● **Task prompt**: Swap "slice" for "wedge" in the items, starting at the very first line and ending at the line that contains "Rank the categories by value". Give only those lines and keep everything else the same.

Source data below:

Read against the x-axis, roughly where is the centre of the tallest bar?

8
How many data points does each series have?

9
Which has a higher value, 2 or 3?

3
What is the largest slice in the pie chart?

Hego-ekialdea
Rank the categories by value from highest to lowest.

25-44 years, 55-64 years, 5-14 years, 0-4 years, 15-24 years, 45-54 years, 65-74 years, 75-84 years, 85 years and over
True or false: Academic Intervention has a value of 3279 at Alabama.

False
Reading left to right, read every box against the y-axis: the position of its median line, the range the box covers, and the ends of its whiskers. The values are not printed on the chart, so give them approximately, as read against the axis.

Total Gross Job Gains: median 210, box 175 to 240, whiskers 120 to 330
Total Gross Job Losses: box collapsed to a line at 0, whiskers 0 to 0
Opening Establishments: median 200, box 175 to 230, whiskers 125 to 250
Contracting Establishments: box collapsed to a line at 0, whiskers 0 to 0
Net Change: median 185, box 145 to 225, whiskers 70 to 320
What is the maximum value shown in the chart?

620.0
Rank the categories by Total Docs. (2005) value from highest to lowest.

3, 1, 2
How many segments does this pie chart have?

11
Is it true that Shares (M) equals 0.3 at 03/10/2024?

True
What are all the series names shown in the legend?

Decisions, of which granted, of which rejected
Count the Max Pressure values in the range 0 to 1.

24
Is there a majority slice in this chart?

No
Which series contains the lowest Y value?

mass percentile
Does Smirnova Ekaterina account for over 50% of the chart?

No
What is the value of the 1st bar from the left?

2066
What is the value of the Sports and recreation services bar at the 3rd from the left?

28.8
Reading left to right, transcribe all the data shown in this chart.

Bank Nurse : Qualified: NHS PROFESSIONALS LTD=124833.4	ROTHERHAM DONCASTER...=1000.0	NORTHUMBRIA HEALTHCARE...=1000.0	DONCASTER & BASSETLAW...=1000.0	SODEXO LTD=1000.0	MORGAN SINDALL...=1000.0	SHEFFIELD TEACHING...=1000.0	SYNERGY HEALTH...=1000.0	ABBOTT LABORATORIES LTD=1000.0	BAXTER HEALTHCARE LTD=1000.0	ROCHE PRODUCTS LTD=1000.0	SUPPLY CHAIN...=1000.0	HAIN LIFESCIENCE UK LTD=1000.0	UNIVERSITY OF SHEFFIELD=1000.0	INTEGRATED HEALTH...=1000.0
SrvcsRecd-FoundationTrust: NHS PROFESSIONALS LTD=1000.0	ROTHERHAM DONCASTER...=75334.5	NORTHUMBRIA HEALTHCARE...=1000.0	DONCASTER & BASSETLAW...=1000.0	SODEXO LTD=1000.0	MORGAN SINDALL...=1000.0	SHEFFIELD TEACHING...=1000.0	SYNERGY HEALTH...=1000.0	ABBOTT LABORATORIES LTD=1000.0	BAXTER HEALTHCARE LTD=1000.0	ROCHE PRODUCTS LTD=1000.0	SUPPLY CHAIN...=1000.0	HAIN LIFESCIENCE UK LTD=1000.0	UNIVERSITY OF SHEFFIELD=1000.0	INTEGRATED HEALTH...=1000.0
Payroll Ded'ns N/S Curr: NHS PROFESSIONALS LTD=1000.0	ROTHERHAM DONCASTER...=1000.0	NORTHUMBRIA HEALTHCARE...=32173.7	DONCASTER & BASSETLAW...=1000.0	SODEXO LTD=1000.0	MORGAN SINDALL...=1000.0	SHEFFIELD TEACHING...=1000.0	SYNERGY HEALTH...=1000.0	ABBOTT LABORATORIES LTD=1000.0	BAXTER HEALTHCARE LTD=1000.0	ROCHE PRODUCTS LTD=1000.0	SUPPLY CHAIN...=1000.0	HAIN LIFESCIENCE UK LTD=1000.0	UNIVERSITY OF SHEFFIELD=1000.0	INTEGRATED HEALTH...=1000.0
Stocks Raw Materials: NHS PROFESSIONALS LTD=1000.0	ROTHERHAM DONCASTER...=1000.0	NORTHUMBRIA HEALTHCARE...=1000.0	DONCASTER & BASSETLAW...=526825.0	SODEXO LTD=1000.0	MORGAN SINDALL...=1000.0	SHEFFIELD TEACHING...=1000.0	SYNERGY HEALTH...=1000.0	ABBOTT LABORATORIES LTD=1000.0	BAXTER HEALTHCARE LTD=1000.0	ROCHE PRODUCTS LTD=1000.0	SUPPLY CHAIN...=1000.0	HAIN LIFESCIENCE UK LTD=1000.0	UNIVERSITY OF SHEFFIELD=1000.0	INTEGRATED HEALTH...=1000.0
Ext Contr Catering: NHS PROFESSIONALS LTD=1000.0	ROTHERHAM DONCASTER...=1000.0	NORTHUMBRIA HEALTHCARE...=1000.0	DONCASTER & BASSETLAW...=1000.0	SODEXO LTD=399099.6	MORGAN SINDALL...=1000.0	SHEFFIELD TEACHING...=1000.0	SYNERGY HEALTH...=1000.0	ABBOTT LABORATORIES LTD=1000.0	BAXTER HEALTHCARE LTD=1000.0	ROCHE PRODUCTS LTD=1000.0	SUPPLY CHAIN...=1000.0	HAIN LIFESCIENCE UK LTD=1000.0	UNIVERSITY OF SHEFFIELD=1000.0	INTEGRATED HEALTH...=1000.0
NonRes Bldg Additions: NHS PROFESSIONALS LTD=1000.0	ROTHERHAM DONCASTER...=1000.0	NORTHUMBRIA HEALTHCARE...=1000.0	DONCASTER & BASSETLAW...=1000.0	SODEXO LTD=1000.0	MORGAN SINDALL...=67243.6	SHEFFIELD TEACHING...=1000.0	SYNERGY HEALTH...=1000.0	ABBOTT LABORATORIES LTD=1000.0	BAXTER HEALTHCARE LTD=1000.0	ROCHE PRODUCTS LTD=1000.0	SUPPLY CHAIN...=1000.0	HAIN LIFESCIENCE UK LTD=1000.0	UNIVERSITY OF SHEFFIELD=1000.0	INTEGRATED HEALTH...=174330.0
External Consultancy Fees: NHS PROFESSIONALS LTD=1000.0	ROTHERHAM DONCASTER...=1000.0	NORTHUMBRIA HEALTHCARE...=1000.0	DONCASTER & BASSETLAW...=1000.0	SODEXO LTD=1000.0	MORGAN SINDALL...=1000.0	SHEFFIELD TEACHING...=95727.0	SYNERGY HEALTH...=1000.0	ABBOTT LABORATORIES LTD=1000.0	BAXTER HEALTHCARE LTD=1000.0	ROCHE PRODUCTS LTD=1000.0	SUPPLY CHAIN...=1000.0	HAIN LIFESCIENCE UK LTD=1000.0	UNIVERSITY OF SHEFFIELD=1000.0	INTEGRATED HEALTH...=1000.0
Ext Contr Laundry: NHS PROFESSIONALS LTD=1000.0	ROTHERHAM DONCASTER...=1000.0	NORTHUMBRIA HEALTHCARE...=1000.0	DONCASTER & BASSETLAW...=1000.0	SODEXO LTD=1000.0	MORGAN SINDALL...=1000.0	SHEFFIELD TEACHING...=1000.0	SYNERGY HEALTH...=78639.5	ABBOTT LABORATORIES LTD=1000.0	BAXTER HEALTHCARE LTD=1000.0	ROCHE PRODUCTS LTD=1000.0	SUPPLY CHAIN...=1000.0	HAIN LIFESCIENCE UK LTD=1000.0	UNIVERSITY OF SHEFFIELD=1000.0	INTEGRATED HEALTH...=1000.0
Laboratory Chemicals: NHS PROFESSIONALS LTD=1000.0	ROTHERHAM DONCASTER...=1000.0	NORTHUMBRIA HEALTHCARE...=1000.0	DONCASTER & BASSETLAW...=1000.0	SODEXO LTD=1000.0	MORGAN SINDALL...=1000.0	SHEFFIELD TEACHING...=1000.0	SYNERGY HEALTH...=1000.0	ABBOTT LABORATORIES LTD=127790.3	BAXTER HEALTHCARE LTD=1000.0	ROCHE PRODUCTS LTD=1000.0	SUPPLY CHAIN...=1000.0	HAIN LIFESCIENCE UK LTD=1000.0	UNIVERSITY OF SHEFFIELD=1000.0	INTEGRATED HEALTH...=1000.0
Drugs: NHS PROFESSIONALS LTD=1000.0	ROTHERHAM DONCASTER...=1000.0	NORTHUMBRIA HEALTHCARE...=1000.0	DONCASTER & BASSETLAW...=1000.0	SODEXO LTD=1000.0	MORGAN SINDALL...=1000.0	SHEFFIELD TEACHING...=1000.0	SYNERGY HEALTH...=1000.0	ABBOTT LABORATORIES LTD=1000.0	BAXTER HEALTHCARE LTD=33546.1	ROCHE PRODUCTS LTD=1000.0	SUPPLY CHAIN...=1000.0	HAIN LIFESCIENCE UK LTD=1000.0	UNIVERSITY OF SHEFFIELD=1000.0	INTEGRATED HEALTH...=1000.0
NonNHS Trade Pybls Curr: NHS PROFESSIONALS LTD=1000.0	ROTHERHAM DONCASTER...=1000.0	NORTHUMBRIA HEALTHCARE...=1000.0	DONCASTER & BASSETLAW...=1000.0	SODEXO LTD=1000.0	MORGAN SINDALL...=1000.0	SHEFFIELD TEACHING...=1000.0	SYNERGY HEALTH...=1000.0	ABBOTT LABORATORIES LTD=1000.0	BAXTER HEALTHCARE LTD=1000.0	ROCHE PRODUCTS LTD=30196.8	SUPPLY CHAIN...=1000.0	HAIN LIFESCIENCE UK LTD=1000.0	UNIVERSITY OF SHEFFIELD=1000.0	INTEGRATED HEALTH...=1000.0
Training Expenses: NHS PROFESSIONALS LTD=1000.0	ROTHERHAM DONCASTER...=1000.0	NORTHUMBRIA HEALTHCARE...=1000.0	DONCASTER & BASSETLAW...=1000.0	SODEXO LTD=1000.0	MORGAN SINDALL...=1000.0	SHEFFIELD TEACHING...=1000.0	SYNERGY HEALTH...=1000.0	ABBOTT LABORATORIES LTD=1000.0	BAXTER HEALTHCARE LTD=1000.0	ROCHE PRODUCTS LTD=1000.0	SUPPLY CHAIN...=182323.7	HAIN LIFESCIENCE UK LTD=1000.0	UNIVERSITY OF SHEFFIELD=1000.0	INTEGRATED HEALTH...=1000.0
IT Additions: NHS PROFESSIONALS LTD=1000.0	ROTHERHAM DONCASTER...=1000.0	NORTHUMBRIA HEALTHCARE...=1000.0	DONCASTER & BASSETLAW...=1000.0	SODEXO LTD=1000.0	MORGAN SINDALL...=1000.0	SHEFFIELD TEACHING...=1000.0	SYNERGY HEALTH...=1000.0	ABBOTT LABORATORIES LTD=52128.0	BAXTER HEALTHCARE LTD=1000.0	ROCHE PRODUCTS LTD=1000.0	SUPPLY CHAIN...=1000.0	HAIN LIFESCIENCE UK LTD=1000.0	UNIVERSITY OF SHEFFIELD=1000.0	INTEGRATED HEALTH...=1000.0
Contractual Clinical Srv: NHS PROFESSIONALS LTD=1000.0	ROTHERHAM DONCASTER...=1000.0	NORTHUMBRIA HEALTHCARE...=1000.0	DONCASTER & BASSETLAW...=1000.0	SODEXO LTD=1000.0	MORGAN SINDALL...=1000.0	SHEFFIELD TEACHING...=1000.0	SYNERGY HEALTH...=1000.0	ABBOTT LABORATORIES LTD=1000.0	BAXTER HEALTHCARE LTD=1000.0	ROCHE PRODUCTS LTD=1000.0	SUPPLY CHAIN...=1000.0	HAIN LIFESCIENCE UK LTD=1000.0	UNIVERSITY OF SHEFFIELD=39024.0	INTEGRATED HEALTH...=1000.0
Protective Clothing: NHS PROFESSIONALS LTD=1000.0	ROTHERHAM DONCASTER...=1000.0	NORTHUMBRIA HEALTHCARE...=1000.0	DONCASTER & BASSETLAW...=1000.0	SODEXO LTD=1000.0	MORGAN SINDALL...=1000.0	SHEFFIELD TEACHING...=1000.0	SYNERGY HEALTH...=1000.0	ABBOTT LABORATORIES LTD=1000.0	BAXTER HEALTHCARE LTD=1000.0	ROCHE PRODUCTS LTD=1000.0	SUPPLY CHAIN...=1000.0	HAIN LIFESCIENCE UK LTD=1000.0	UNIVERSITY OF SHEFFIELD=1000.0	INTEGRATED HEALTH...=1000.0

End of Source data.

● **Output for this task**:
Read against the x-axis, roughly where is the centre of the tallest bar?

8
How many data points does each series have?

9
Which has a higher value, 2 or 3?

3
What is the largest wedge in the pie chart?

Hego-ekialdea
Rank the categories by value from highest to lowest.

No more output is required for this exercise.